Text excerpt

As shown in FIG. 4, specific to this configuration, the hydraulic speed regulation line 3 comprises two parallel speed regulation sub-lines 31 and 32. A speed regulation cylinder 311 is set in the hydraulic sub-line 31 for the high speed level, and the piston thrust area of the input cavity 313 of the speed regulation cylinder is less than that of the of the output cavity 312 in order to enhance the lifting speed of piston 23 of the output cylinder 2. A flexible restoring mechanism 317 is set in the speed regulation cylinder and the output cavity 312 of the speed regulation cylinder 311 is connected the oil tank 4 via the one-way valve 315. The hydraulic sub-line 32 at the lowest speed level of the hydraulic speed regulation line 3 is connected the input cylinder 1 and output cylinder 2 via the control valve 321.

In the case of an idle load, when the piston 13 of the input cylinder 1 is pressed, the hydraulic oil is pumped into the input cavity 313 of the speed regulation cylinder 311 in the hydraulic sub-line at the high speed level and pushes its piston 314 to press the hydraulic oil in the output cavity 312. As a result, the control valve opens and delivers the hydraulic oil to the output cylinder 2, which pushes the piston 23 of the output cylinder 2 to move forward. Since in such a case, the pressure in the return cavity 22 of the output cylinder 2 is not high enough to open the control valve 5, which is connected to the oil tank 4, the control valve 5 remains closed. The hydraulic oil in the return cavity 22 of the output cylinder 2 flows into the inlet cavity 21 of the output cylinder 2 via the one-way valve 241, forming a differential oil circuit 24 to further enhance the lifting speed. In such a case, the piston rod of the output cylinder 2 lifts load at the first speed V1. When the piston 13 of this input cylinder 1 is raised, the piston in the speed regulation cylinder 311 returns to its original position under the forces from the flexible restoring mechanism 317, and meanwhile, the output cavity 312 connected to the oil tank 4 sucks oil and fills up the output cavity 312. When the piston of the input cylinder 1 is pressed once again, the above process repeats. In this process, since the sectional area of the piston in the input cavity 313 of the speed regulation cylinder 311 is smaller than that of the piston in the output cylinder 312, the lift distance to lift the load each time is increased via the differential oil circuit 24 of the output cylinder 2, the lifting speed is enhanced. The first lifting speed V1 is the fastest one.

With the gradual increase of load of the hydraulic jack, and when the pressure of the output cylinder 2 is gradually increased, the pressure of the input cylinder 1 is still not high enough to open the sequential valve 321 in the low-speed hydraulic speed regulation sub-line 32. However, the pressure of the return cavity 22 of the output cylinder 2 becomes higher, enough to open the control valve 5 connected to the oil tank 4. The hydraulic oil in the return cavity 22 directly flows back into the return tank via this control valve 5. In such a case, the pressure of the inlet cavity 21 of the output cylinder 2 is higher than that of the return cavity 22 and the one-way valve in the differential oil circuit 24 is closed. With the differential oil circuit 24 blocked, the piston rod of the output cylinder 2 lifts load at the speed V2. Since in this case, there is no further speed regulation via the differential oil circuit 24, the speed V2 is less than the speed V1 (V2<V1). However, the capacity to lift load in this case is enhanced, being capable enough to lift the load.

Problems to solve
[A] Decide whether each statement below agrees with the hydraulic jack description. Answer yes or no for each and quote the exact words of the description that decide it.
(i) The speed regulation cylinder 311 in sub-line 31 serves the high speed level.
(ii) Under an idle load, the control valve 5 connected to the oil tank 4 opens.
(iii) The speed V2 is greater than the speed V1.
[B] According to the hydraulic jack description, what returns the piston in the speed regulation cylinder 311 to its original position when the piston 13 of the input cylinder 1 is raised?
[C] Write the next part of the hydraulic jack description, beginning after its final sentence.

Supplied data
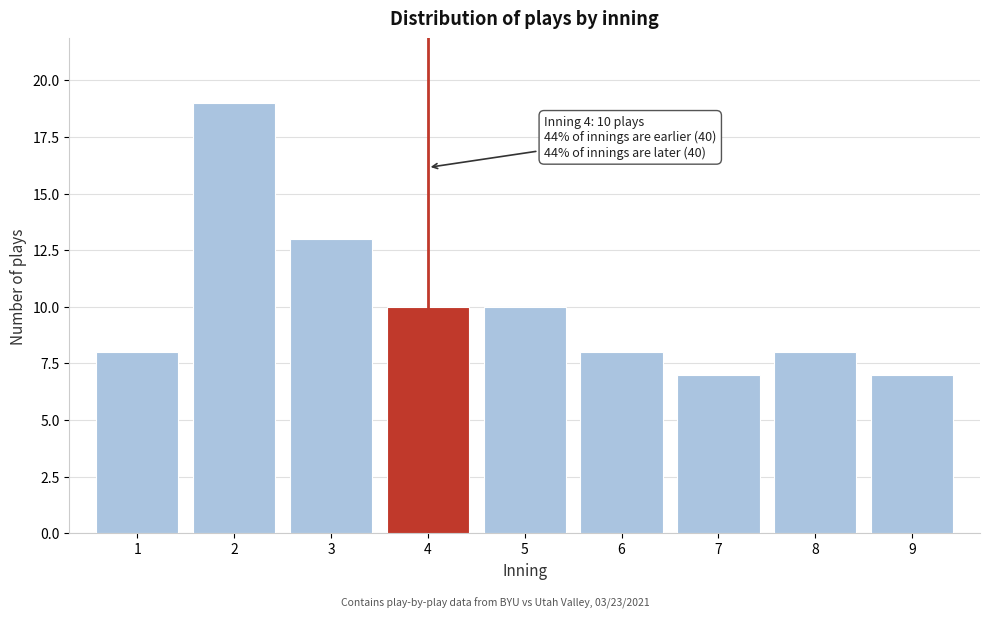

Reading left to right, list all the values displayed in this chart.

8	19	13	10	10	8	7	8	7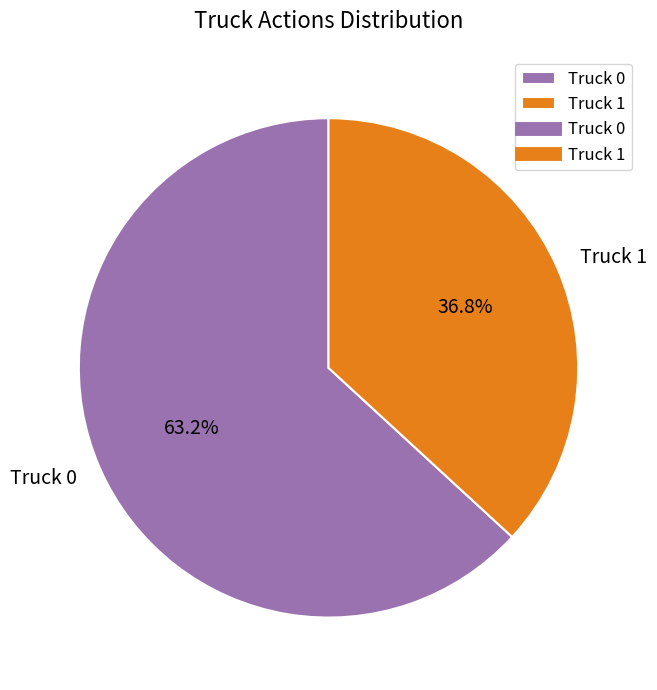

What is the ratio of the value at Truck 1 to the value at Truck 0?

0.6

Results of the tasks
[A]
(i) Yes: "A speed regulation cylinder 311 is set in the hydraulic sub-line 31 for the high speed level"
(ii) No: "the control valve 5 remains closed"
(iii) No: "the speed V2 is less than the speed V1 (V2<V1)"

[B] The forces from the flexible restoring mechanism 317 return it.

[C]
With the further increase of load of the hydraulic jack, the pressure of the output cylinder 2 also increases further; the jack enters a state for a heavy load. In such a heavy load state, the pressure of the hydraulic oil produced from the output cylinder 2 is higher than the set pressure of the sequential valve 321 in the low-speed hydraulic sub-line 32, and thus the sequential valve 321 opens. Part of the hydraulic oil in the input cylinder 1 flows into the inlet cavity 21 of the output cylinder 2 via this sequential valve 321, and as a result, the piston rod 23 of the output cylinder 2 moves at the speed V3 to lift load. Since there is no speed regulation cylinder set in the low-speed regulation sub-line 32, the speed V3 is less than the speed V2 (V3<V2). However, in accordance with the Law of Conservation of Energy, the capacity to lift a load increases for the same pressure, being thus capable enough to lift the load.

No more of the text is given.